== Problem to work on ==
Which lines contain the word "Jassteppich"? Pull out each of them and copy it in full.

- - - - -

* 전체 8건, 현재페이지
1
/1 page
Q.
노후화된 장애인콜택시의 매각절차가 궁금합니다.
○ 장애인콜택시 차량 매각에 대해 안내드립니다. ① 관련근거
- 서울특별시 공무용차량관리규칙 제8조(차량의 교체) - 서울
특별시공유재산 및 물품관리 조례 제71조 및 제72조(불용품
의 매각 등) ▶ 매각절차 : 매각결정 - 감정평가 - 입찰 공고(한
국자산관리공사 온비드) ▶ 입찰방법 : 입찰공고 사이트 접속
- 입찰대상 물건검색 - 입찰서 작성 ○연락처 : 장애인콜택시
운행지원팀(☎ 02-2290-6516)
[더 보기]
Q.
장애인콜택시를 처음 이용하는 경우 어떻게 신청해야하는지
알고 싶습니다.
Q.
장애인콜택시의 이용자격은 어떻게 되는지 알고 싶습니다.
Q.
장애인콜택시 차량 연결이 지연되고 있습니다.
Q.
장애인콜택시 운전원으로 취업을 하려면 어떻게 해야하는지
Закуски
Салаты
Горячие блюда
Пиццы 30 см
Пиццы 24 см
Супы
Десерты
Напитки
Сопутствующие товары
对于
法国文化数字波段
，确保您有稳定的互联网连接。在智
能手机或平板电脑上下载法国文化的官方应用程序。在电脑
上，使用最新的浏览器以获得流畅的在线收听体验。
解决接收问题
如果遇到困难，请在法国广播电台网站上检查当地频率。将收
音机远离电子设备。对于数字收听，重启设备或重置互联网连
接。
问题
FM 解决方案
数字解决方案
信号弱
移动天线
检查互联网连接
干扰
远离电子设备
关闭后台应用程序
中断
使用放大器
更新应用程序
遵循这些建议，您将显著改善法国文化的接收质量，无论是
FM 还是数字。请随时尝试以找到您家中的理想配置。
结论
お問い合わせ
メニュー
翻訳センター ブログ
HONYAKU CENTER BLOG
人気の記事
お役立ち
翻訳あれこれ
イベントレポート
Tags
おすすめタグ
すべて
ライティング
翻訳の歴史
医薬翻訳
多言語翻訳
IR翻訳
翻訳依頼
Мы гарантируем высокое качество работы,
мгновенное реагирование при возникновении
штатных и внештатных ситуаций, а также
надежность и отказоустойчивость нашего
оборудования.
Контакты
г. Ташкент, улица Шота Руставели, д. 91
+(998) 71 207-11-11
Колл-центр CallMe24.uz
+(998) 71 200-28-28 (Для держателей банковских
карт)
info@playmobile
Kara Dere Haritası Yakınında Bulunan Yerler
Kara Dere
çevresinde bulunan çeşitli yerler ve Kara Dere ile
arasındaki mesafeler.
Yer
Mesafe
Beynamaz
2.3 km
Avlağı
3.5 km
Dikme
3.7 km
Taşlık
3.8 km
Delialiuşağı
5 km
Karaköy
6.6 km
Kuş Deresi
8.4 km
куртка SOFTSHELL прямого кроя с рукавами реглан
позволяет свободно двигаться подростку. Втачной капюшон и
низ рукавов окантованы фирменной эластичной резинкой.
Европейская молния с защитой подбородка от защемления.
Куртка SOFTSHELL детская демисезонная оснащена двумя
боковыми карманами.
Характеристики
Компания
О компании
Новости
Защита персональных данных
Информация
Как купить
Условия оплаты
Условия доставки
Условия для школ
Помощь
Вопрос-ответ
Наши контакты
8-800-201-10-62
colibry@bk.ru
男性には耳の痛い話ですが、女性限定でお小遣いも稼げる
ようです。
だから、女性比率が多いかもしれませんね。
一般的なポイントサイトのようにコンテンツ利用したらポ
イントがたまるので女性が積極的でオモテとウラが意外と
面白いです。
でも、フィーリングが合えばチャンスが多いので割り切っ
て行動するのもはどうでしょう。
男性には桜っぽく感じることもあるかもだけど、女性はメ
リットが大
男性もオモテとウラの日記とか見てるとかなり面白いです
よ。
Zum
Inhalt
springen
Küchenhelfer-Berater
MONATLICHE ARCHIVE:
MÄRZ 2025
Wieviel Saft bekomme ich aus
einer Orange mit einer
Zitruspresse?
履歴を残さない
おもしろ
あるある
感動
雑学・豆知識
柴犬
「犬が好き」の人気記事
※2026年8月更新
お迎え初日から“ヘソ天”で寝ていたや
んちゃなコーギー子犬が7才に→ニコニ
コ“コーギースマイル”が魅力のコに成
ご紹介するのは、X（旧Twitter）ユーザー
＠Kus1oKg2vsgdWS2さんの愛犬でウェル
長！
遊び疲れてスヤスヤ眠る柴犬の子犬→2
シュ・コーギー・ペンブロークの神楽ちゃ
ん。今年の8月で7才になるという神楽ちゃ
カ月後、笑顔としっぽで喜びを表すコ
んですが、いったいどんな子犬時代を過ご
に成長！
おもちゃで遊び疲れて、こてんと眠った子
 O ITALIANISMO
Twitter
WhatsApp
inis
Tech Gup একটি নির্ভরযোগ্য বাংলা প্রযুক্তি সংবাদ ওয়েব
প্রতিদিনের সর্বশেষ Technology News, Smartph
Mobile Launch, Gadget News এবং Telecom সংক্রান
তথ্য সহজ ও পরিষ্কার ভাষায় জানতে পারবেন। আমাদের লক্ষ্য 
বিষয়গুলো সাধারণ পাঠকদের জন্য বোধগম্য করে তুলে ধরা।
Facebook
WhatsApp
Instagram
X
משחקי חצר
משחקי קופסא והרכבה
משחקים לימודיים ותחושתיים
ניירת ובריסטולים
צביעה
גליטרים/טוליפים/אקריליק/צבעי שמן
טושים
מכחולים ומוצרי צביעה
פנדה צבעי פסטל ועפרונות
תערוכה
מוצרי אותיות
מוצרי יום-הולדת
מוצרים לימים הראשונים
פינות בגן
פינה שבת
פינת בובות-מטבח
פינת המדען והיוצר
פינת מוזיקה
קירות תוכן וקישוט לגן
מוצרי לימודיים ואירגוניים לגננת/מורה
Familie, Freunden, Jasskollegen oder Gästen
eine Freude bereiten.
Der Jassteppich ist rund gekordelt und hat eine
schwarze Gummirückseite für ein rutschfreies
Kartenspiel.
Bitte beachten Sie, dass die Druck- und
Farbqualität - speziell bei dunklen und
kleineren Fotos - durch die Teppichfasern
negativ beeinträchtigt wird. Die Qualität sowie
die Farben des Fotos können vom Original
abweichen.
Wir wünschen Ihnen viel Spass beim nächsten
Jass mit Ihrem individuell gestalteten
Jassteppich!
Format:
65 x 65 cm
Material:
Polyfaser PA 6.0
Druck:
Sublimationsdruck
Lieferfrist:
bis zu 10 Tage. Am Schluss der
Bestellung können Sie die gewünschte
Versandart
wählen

- - - - -

== Response area ==
Der Jassteppich ist rund gekordelt und hat eine
Jassteppich!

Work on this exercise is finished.